EXERCISE
Will you extract the entries word for word? Images should not appear in the copy.

================================

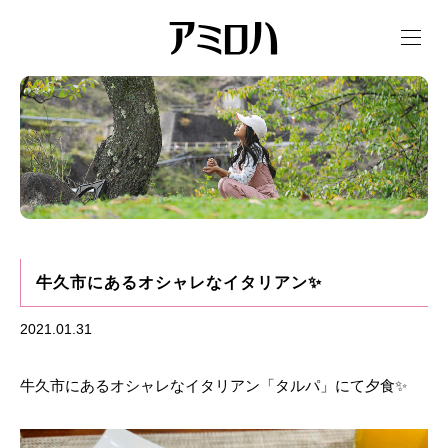
t
o
g
g
l
e
n
a
v
i
g
a
t
i
o
n
牛久市にあるオシャレなイタリアン✨
2021.01.31
牛久市にあるオシャレなイタリアン「タルパ」にて夕食✨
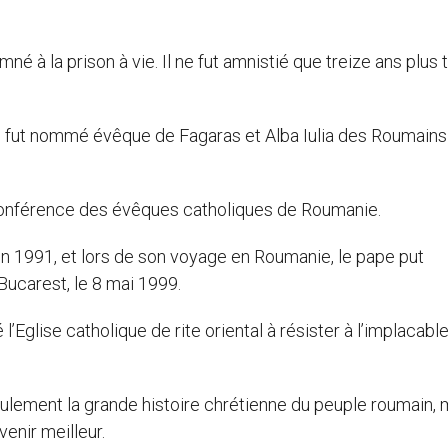
mné à la prison à vie. Il ne fut amnistié que treize ans plus 
l fut nommé évêque de Fagaras et Alba Iulia des Roumains
a conférence des évêques catholiques de Roumanie.
juin 1991, et lors de son voyage en Roumanie, le pape put
Bucarest, le 8 mai 1999.
Eglise catholique de rite oriental à résister à l’implacabl
ulement la grande histoire chrétienne du peuple roumain, 
enir meilleur.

================================

RESULT OF THIS EXERCISE
t
o
g
g
l
e
n
a
v
i
g
a
t
i
o
n
牛久市にあるオシャレなイタリアン✨
2021.01.31
牛久市にあるオシャレなイタリアン「タルパ」にて夕食✨
mné à la prison à vie. Il ne fut amnistié que treize ans plus 
l fut nommé évêque de Fagaras et Alba Iulia des Roumains
a conférence des évêques catholiques de Roumanie.
juin 1991, et lors de son voyage en Roumanie, le pape put
Bucarest, le 8 mai 1999.
Eglise catholique de rite oriental à résister à l’implacabl
ulement la grande histoire chrétienne du peuple roumain, 
enir meilleur.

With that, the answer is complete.